Moryto przed meczem o mistrzostwo: Nie może być żadnych wymówek
Barlinek Industria Kielce szykuje się na kolejną "Świętą Wojnę" w najlepszym wydaniu. W niedzielę mecz z Orlen Wisłą Płock o mistrzostwo Polski. – To będzie walka do upadłego – mówi o Arkadiusz Moryto, szczypiornista kieleckiego klubu.
– Będzie dużo walki, w końcu tak wyglądają nasze spotkania z Wisłą – zwraca uwagę prawoskrzydłowy aktualnych mistrzów Polski. "Nafciarze" przyjeżdżają do Kielc z handicapem w postaci jesiennego zwycięstwa 29:27. Teraz podopieczni Tałanta Dujszebajewa będą musieli wygrać co najmniej dwoma golami. – Z Veszprem zaczynaliśmy od 0:0, dlatego teraz sytuacja jest trudniejsza. Musimy pilnować tych dwóch bramek.

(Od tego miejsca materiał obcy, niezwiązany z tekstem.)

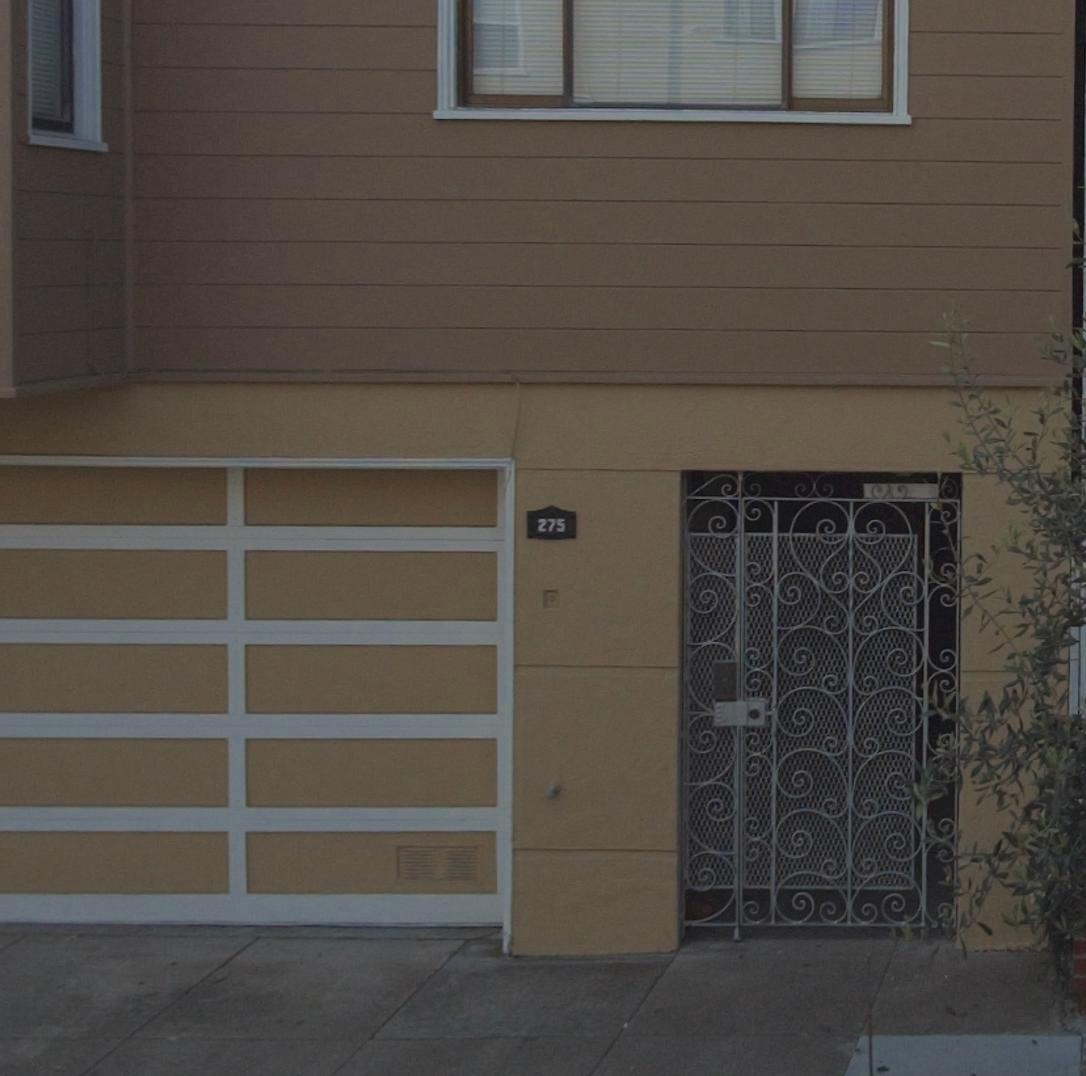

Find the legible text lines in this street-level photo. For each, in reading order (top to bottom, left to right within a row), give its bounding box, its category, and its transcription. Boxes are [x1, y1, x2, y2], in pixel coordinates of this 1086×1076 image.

Kielczanie do spotkania z Płockiem przystąpią po czwartkowym starciu w ramach Ligi Mistrzów. Orlen Wisła w Magdeburgu grała w środę, a więc na odpoczynek przed potyczką o mistrzostwo miała nieco więcej czasu.
– Nie może być żadnych wymówek. Byliśmy przygotowani, że w ciągu dziesięciu dni rozegramy najważniejsze spotkania w sezonie. Wiedzieliśmy, że czasu na przygotowanie będzie bardzo mało. W ciągu paru godzin musieliśmy przestawić nasze głowy na finał z Wisłą – mówi Moryto.
Początek niedzielnego spotkania w Hali Legionów, którego stawką jest mistrzostwo Polski, o godzinie 17.00.